The new constitutions acknowledge that the cathedral’s primary function is to be a house of prayer, and that the chapter’s chief responsibility is to be a community that prays the daily Office and offers the eucharist each day.


ACADEMICS in business studies, and business leaders such as Stephen Bampfylde, recognise, however, that Benedict’s Rule has important lessons for personnel management in the secular sphere. This is because the Rule is fundamentally about how people can live and work well together. The three core principles of the Rule — stability, obedience, and conversion of life — can readily be understood as values in business life.

Most people depend on stability, on having a predictable pattern and recognised responsibilities in their lives. Employees should be committed to supporting the mission, work, and ethos of their cathedrals (whether or not they are people of faith), while chapters, as employers, should trust and encourage their employees and nurture their skills. Worship needs to be the effective source of the cathedral’s life and to shape all its other activities.

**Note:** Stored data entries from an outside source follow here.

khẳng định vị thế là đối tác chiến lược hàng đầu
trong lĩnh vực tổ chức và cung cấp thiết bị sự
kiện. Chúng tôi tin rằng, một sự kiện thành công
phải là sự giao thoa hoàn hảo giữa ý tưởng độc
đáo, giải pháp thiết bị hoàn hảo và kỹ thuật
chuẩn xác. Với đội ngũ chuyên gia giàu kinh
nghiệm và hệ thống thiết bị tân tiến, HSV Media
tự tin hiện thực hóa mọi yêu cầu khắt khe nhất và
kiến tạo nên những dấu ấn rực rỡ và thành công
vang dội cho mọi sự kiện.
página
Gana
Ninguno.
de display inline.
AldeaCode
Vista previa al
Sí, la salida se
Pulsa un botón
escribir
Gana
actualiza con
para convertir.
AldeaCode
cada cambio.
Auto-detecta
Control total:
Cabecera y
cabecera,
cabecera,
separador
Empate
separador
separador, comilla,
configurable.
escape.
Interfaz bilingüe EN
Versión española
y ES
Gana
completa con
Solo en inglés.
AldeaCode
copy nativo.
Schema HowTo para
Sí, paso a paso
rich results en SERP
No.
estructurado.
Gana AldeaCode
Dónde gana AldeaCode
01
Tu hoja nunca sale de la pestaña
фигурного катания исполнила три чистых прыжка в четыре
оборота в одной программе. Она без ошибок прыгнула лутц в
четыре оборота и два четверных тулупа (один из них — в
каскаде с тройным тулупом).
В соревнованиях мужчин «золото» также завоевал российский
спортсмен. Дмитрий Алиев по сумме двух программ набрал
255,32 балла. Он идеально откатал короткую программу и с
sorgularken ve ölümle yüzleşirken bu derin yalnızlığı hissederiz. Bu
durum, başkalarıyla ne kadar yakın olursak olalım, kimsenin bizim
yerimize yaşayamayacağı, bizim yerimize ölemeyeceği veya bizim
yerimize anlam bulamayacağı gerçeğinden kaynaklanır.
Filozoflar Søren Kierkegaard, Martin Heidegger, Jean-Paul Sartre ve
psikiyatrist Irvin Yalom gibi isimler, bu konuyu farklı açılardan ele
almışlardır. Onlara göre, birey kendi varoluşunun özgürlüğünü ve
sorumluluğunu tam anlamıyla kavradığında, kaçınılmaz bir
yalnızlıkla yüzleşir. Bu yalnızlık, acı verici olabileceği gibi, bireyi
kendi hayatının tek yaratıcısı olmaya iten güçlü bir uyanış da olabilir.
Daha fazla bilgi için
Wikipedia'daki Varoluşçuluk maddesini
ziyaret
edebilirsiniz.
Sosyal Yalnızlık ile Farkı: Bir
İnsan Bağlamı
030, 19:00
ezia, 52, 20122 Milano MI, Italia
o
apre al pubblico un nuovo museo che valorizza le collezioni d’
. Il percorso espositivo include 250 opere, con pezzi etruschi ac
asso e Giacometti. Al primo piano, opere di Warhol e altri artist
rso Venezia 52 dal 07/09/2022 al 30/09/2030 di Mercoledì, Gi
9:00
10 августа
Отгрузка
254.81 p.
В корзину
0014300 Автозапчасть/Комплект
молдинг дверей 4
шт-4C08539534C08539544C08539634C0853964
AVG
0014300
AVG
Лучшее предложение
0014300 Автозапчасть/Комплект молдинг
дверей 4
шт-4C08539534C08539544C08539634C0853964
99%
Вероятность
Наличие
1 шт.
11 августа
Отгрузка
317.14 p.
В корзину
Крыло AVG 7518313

The principle of conversion of life, on the other hand, recognises that life never stands still. The institution that does not change and evolve in response to its environment will wither and die. For healthy change and development to take place, chapter, staff, and volunteers must be co-dependent partners in enabling the cathedral to prosper and flourish.

If stability and conversion of life are opposite poles of human experience, they are connected by obedience, which Benedict understands as a mutual attentiveness and listening to all, from the youngest to the oldest, which leads to appropriate action. For Benedict, the burden of obedience falls most heavily on the abbot and his assistants; for they are responsible for the spiritual and material flourishing of all the members.

Thus, Benedict speaks to the life of worship and to the ethos of management in cathedrals. But what of the Holy Grail of cathedral reform: governance?

In a 2003 lecture, “God’s Workshop”, Rowan Williams addresses directly the issue of conflict and power in the common life. He bases his reflections on Benedict’s “Tools for Good Works”, in chapter 4 of the Rule, as a summons to stability.

Rather than rely for order “on a faintly magical command structure”, if they are to persist in their communities and not to go away when life becomes complicated, members of chapter will have to be transparent, will have to be peacemakers, and will have to be accountable.

Transparency is simply about honesty — first with oneself, and then taking that vulnerable self-understanding into relations with others. The chapter is necessarily a workshop of self-knowledge. If I am to be accepted by others for who I am, then I must also be prepared to live and work with others just as they are, in their infinite variety.

If a community is to be stable, it cannot be a place “where influence and hierarchy are a matter of unceasing struggle”, Lord Williams says. The last three of the Tools for Good Works make plain the necessity of peacemaking: “To pray for one’s enemies in the love of Christ. To make peace with one’s enemy before the sun sets. And never to despair of the mercy of God. Struggle in community life must not be about power but about our recognition that others are the means of [our] own sanctification.”


THE Cathedrals Measure is all about accountability, but the accountability with which Benedict is concerned is not to the Charity Commissioners, but before God.

This is not to say that the reform is not necessary. After all, a Benedictine ethos did not prevent a catastrophe at Peterborough (News, 29 July 2016). Such an identity needs to be more than window-dressing. Chapters need to recognise that flourishing — even according to secular metrics — depends on members’ doing the hard spiritual graft of openness, honesty, and transparency.

If cathedrals are to flourish in this or any other age, they cannot rely simply on balancing structures of power. They will have to be true to their core purpose, to practice what they pray and preach, and to set their values on the Kingdom of God. To these ends, Benedict is a reliable guide.


The Revd Dr Peter Doll is Canon Librarian and Vice-Dean of Norwich Cathedral.